(Material to process begins)

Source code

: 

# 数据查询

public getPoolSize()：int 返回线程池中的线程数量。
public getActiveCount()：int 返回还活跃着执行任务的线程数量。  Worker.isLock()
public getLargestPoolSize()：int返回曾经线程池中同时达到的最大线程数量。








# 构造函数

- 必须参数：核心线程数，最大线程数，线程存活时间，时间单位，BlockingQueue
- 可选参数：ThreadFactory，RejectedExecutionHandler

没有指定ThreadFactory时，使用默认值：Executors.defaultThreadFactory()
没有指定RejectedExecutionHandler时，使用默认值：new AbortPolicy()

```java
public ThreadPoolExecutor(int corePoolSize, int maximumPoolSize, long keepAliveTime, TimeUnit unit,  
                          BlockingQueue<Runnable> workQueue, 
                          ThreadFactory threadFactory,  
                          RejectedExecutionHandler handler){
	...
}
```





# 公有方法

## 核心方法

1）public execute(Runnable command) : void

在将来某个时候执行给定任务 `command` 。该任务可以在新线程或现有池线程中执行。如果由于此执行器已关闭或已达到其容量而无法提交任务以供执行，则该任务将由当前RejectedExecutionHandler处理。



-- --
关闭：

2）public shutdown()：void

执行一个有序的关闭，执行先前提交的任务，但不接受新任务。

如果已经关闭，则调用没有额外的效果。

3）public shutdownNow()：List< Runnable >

(Material to process ends)
(Material to process begins)

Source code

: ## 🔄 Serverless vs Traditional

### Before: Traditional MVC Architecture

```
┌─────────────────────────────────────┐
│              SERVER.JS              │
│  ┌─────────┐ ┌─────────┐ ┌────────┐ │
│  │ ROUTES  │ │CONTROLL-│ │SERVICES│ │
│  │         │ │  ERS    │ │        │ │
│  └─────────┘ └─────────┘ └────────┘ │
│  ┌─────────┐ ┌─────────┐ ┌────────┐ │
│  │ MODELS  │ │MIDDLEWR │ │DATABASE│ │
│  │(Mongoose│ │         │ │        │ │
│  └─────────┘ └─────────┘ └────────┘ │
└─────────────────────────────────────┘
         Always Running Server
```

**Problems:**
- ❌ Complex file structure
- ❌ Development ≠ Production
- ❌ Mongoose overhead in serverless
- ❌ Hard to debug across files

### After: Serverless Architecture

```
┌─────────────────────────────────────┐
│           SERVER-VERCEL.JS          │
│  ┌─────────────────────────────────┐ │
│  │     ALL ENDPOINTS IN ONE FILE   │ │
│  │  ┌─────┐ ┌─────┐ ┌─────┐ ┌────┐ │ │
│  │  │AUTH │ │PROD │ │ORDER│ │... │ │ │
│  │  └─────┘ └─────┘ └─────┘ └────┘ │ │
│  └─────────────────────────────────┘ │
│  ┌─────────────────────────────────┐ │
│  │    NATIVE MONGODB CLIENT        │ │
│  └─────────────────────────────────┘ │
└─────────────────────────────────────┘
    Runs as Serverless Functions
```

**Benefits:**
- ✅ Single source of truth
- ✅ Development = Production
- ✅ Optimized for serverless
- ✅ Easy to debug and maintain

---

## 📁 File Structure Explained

(Material to process ends)
(Material to process begins)

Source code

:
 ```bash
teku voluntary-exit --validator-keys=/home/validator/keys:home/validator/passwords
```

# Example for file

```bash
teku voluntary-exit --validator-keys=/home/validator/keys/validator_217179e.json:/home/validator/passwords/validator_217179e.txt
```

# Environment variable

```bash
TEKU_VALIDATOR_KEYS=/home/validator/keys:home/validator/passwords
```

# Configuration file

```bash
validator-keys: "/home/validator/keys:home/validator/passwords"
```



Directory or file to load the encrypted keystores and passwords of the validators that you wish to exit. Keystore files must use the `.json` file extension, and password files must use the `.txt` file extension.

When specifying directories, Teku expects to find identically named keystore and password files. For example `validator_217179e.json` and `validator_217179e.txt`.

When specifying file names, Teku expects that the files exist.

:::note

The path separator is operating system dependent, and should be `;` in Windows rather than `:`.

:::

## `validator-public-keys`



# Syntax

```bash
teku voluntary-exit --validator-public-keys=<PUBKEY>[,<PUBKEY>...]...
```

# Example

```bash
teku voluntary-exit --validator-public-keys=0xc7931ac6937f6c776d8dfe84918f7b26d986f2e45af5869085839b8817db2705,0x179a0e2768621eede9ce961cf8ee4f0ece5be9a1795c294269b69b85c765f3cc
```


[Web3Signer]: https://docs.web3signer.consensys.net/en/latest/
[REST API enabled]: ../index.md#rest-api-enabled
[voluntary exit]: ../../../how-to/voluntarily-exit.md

(Material to process ends)

* [Work required]:
Lines from the entries that contain the string "Architecture" are what must be copied.

* [Result for this task]:
### Before: Traditional MVC Architecture
### After: Serverless Architecture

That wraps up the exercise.